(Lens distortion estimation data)
-- -- --

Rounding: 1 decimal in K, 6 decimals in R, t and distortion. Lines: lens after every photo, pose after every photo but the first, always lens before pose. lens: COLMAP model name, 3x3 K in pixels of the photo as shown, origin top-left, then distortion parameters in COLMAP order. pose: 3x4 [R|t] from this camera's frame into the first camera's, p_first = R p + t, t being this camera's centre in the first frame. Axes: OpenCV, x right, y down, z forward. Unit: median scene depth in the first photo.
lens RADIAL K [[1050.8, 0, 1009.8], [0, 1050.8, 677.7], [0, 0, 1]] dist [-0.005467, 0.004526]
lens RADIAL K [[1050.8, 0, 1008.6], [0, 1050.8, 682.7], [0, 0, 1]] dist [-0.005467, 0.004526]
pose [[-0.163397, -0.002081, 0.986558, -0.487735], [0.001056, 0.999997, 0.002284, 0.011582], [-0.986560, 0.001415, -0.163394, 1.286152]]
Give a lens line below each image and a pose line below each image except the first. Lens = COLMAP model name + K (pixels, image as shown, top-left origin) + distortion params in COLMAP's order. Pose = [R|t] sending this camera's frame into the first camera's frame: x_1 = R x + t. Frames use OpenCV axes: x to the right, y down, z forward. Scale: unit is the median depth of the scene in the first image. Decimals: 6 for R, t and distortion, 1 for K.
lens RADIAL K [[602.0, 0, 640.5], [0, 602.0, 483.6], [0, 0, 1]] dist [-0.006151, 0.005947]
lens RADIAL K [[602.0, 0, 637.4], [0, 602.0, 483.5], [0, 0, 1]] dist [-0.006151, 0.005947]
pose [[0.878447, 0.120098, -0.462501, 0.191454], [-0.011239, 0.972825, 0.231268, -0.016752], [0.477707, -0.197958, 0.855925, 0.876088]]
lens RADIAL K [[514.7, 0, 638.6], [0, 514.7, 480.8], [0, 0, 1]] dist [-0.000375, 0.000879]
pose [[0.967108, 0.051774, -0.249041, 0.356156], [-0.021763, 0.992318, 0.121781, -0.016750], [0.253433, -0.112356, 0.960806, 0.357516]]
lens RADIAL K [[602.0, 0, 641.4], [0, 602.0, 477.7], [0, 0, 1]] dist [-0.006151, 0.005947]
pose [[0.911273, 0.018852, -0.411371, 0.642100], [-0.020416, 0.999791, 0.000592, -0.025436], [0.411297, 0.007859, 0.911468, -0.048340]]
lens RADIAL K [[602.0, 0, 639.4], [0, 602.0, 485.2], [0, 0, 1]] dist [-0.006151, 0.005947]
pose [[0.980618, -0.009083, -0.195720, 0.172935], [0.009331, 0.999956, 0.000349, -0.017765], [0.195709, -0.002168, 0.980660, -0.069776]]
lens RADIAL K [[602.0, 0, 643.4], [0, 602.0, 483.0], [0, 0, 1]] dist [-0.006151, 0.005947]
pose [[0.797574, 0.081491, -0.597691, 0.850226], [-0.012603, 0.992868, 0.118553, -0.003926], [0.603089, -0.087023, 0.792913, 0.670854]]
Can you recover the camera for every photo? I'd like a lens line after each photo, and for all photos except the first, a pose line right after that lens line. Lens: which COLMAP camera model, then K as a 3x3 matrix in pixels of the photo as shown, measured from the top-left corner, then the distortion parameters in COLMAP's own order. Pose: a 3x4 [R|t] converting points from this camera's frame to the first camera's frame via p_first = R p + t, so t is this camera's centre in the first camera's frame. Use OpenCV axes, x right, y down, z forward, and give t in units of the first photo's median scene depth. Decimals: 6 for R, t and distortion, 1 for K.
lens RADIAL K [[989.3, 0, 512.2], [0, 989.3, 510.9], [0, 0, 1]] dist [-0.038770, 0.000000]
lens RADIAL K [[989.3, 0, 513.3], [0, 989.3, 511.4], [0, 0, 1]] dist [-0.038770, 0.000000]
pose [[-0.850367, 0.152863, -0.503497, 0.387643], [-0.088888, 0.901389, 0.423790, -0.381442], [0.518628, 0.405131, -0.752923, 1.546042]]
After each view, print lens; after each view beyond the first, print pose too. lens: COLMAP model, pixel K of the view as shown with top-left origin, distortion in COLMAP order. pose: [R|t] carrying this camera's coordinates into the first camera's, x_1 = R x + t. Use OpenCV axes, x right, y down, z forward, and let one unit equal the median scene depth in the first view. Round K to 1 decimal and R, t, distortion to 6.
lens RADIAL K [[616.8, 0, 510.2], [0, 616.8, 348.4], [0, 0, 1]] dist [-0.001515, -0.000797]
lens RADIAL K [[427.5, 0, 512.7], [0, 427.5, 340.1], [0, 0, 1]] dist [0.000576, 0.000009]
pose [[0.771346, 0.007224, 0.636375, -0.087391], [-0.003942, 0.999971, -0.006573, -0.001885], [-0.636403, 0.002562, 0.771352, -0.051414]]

-- -- --

WHAT YOU NEED TO DO:
Please rewrite all the items above, renaming "COLMAP" to "Colmap" everywhere and leaving everything else unchanged.

EXERCISE RESPONSE:
Rounding: 1 decimal in K, 6 decimals in R, t and distortion. Lines: lens after every photo, pose after every photo but the first, always lens before pose. lens: Colmap model name, 3x3 K in pixels of the photo as shown, origin top-left, then distortion parameters in Colmap order. pose: 3x4 [R|t] from this camera's frame into the first camera's, p_first = R p + t, t being this camera's centre in the first frame. Axes: OpenCV, x right, y down, z forward. Unit: median scene depth in the first photo.
lens RADIAL K [[1050.8, 0, 1009.8], [0, 1050.8, 677.7], [0, 0, 1]] dist [-0.005467, 0.004526]
lens RADIAL K [[1050.8, 0, 1008.6], [0, 1050.8, 682.7], [0, 0, 1]] dist [-0.005467, 0.004526]
pose [[-0.163397, -0.002081, 0.986558, -0.487735], [0.001056, 0.999997, 0.002284, 0.011582], [-0.986560, 0.001415, -0.163394, 1.286152]]
Give a lens line below each image and a pose line below each image except the first. Lens = Colmap model name + K (pixels, image as shown, top-left origin) + distortion params in Colmap's order. Pose = [R|t] sending this camera's frame into the first camera's frame: x_1 = R x + t. Frames use OpenCV axes: x to the right, y down, z forward. Scale: unit is the median depth of the scene in the first image. Decimals: 6 for R, t and distortion, 1 for K.
lens RADIAL K [[602.0, 0, 640.5], [0, 602.0, 483.6], [0, 0, 1]] dist [-0.006151, 0.005947]
lens RADIAL K [[602.0, 0, 637.4], [0, 602.0, 483.5], [0, 0, 1]] dist [-0.006151, 0.005947]
pose [[0.878447, 0.120098, -0.462501, 0.191454], [-0.011239, 0.972825, 0.231268, -0.016752], [0.477707, -0.197958, 0.855925, 0.876088]]
lens RADIAL K [[514.7, 0, 638.6], [0, 514.7, 480.8], [0, 0, 1]] dist [-0.000375, 0.000879]
pose [[0.967108, 0.051774, -0.249041, 0.356156], [-0.021763, 0.992318, 0.121781, -0.016750], [0.253433, -0.112356, 0.960806, 0.357516]]
lens RADIAL K [[602.0, 0, 641.4], [0, 602.0, 477.7], [0, 0, 1]] dist [-0.006151, 0.005947]
pose [[0.911273, 0.018852, -0.411371, 0.642100], [-0.020416, 0.999791, 0.000592, -0.025436], [0.411297, 0.007859, 0.911468, -0.048340]]
lens RADIAL K [[602.0, 0, 639.4], [0, 602.0, 485.2], [0, 0, 1]] dist [-0.006151, 0.005947]
pose [[0.980618, -0.009083, -0.195720, 0.172935], [0.009331, 0.999956, 0.000349, -0.017765], [0.195709, -0.002168, 0.980660, -0.069776]]
lens RADIAL K [[602.0, 0, 643.4], [0, 602.0, 483.0], [0, 0, 1]] dist [-0.006151, 0.005947]
pose [[0.797574, 0.081491, -0.597691, 0.850226], [-0.012603, 0.992868, 0.118553, -0.003926], [0.603089, -0.087023, 0.792913, 0.670854]]
Can you recover the camera for every photo? I'd like a lens line after each photo, and for all photos except the first, a pose line right after that lens line. Lens: which Colmap camera model, then K as a 3x3 matrix in pixels of the photo as shown, measured from the top-left corner, then the distortion parameters in Colmap's own order. Pose: a 3x4 [R|t] converting points from this camera's frame to the first camera's frame via p_first = R p + t, so t is this camera's centre in the first camera's frame. Use OpenCV axes, x right, y down, z forward, and give t in units of the first photo's median scene depth. Decimals: 6 for R, t and distortion, 1 for K.
lens RADIAL K [[989.3, 0, 512.2], [0, 989.3, 510.9], [0, 0, 1]] dist [-0.038770, 0.000000]
lens RADIAL K [[989.3, 0, 513.3], [0, 989.3, 511.4], [0, 0, 1]] dist [-0.038770, 0.000000]
pose [[-0.850367, 0.152863, -0.503497, 0.387643], [-0.088888, 0.901389, 0.423790, -0.381442], [0.518628, 0.405131, -0.752923, 1.546042]]
After each view, print lens; after each view beyond the first, print pose too. lens: Colmap model, pixel K of the view as shown with top-left origin, distortion in Colmap order. pose: [R|t] carrying this camera's coordinates into the first camera's, x_1 = R x + t. Use OpenCV axes, x right, y down, z forward, and let one unit equal the median scene depth in the first view. Round K to 1 decimal and R, t, distortion to 6.
lens RADIAL K [[616.8, 0, 510.2], [0, 616.8, 348.4], [0, 0, 1]] dist [-0.001515, -0.000797]
lens RADIAL K [[427.5, 0, 512.7], [0, 427.5, 340.1], [0, 0, 1]] dist [0.000576, 0.000009]
pose [[0.771346, 0.007224, 0.636375, -0.087391], [-0.003942, 0.999971, -0.006573, -0.001885], [-0.636403, 0.002562, 0.771352, -0.051414]]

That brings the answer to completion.